Noise-to-signal ratio of single-trajectory spectral densities in centered Gaussian processes

TL;DR

This paper analyzes the statistical fluctuations of single-trajectory spectral densities in Gaussian processes, revealing that their variability often exceeds the mean, which challenges the reliability of average-based descriptions.

Contribution

It derives the full probability density function and bounds for the noise-to-signal ratio of spectral densities in Gaussian processes, highlighting the limitations of mean-based analysis.

Findings

Fluctuations of spectral densities often surpass their mean values.

The full probability distribution of spectral densities is obtained.

Average spectral density may not accurately represent typical behavior.

Abstract

We discuss the statistical properties of a single-trajectory power spectral density $S(\omega,\mathcal{T})$ of an arbitrary real-valued centered Gaussian process $X(t)$, where $\omega$ is the angular frequency and $\mathcal{T}$ the observation time.

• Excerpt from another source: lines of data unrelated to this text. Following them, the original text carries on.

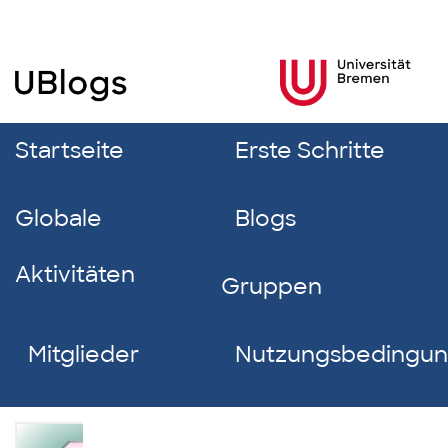
Startseite
Erste Schritte
Globale
Blogs
Aktivitäten
Gruppen
Mitglieder
Nutzungsbedingu
Marit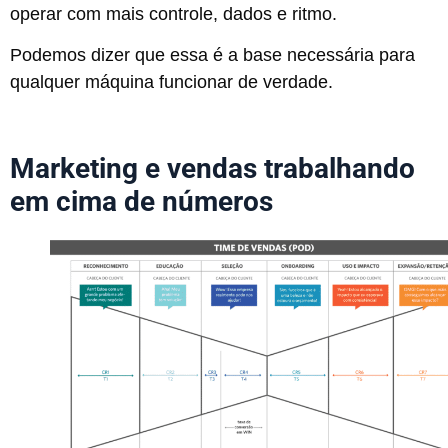
operar com mais controle, dados e ritmo.
Podemos dizer que essa é a base necessária para
qualquer máquina funcionar de verdade.
Marketing e vendas trabalhando
em cima de números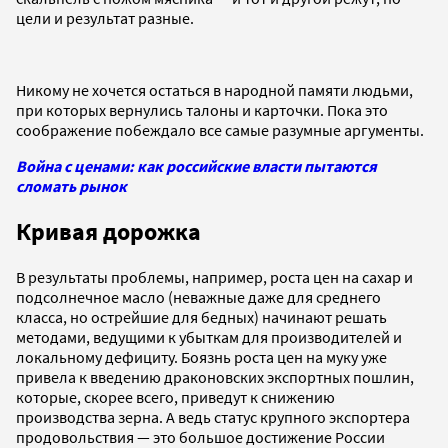
цели и результат разные.
Никому не хочется остаться в народной памяти людьми,
при которых вернулись талоны и карточки. Пока это
соображение побеждало все самые разумные аргументы.
Война с ценами: как российские власти пытаются
сломать рынок
Кривая дорожка
В результаты проблемы, например, роста цен на сахар и
подсолнечное масло (неважные даже для среднего
класса, но острейшие для бедных) начинают решать
методами, ведущими к убыткам для производителей и
локальному дефициту. Боязнь роста цен на муку уже
привела к введению драконовских экспортных пошлин,
которые, скорее всего, приведут к снижению
производства зерна. А ведь статус крупного экспортера
продовольствия — это большое достижение России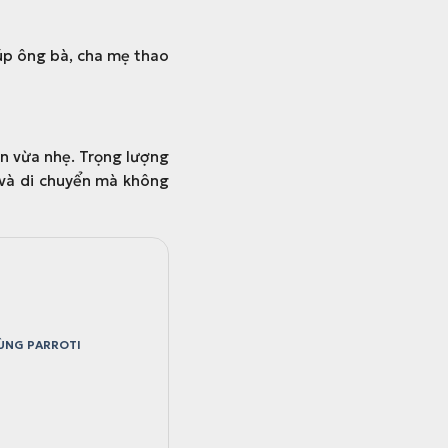
úp ông bà, cha mẹ thao
ắn vừa nhẹ. Trọng lượng
y và di chuyển mà không
ÙNG PARROTI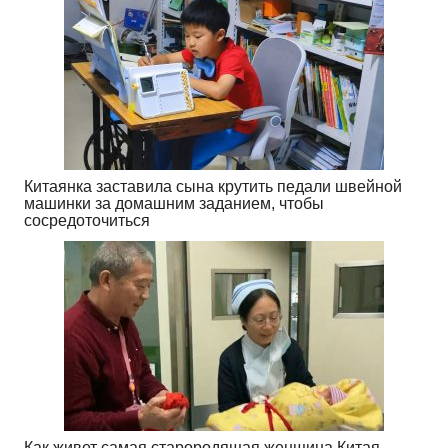
Китаянка заставила сына крутить педали швейной
машинки за домашним заданием, чтобы
сосредоточиться
Как живет самая старородящая женщина Китая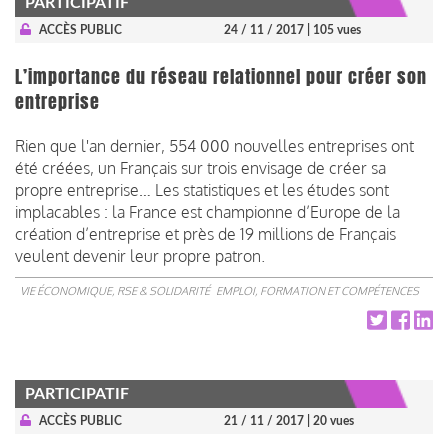
PARTICIPATIF
ACCÈS PUBLIC
24 / 11 / 2017
| 105 vues
L’importance du réseau relationnel pour créer son
entreprise
Rien que l'an dernier, 554 000 nouvelles entreprises ont
été créées, un Français sur trois envisage de créer sa
propre entreprise… Les statistiques et les études sont
implacables : la France est championne d’Europe de la
création d’entreprise et près de 19 millions de Français
veulent devenir leur propre patron.
VIE ÉCONOMIQUE, RSE & SOLIDARITÉ
EMPLOI, FORMATION ET COMPÉTENCES
PARTICIPATIF
ACCÈS PUBLIC
21 / 11 / 2017
| 20 vues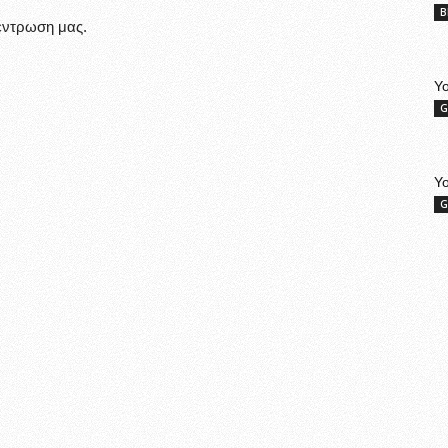
B
έντρωση μας.
Yo
G
Y
G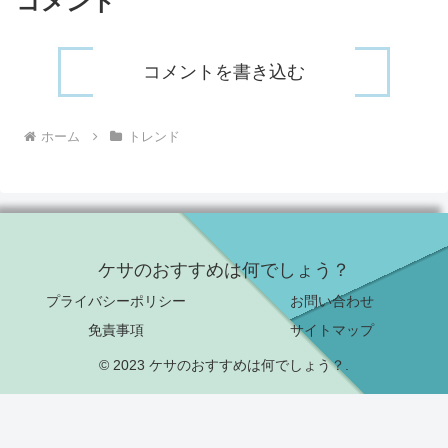
コメント
コメントを書き込む
ホーム
トレンド
ケサのおすすめは何でしょう？
プライバシーポリシー
お問い合わせ
免責事項
サイトマップ
© 2023 ケサのおすすめは何でしょう？.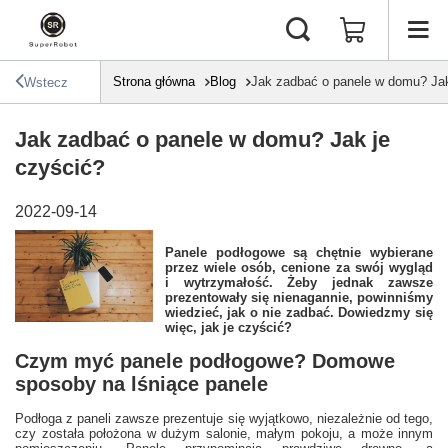
Strona główna
Blog
Jak zadbać o panele w domu? Jak
Wstecz
Jak zadbać o panele w domu? Jak je
czyścić?
2022-09-14
Panele podłogowe są chętnie wybierane
przez wiele osób, cenione za swój wygląd
i wytrzymałość. Żeby jednak zawsze
prezentowały się nienagannie, powinniśmy
wiedzieć, jak o nie zadbać. Dowiedzmy się
więc, jak je czyścić?
Czym myć panele podłogowe? Domowe
sposoby na lśniące panele
Podłoga z paneli zawsze prezentuje się wyjątkowo, niezależnie od tego,
czy została położona w dużym salonie, małym pokoju, a może innym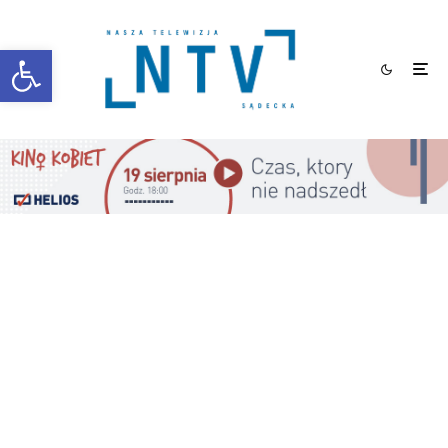
Otwórz pasek narzędzi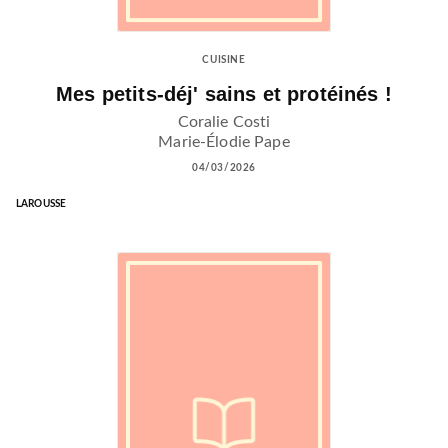
CUISINE
Mes petits-déj' sains et protéinés !
Coralie Costi
Marie-Élodie Pape
04/03/2026
LAROUSSE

We derive a double-sided inequality for its noise-to-signal ratio and obtain the full probability density function of $S(\omega,\mathcal{T})$. Our findings imply that the fluctuations of $S(\omega,\mathcal{T})$ exceed its average value $\mu(\omega,\mathcal{T})$. This implies that using $\mu(\omega,\mathcal{T})$ to describe the behavior of these processes can be problematic. We finally evaluate the typical behavior of $S(\omega,\mathcal{T})$ and find that it deviates markedly from the average $\mu(\omega,\mathcal{T})$ in most cases.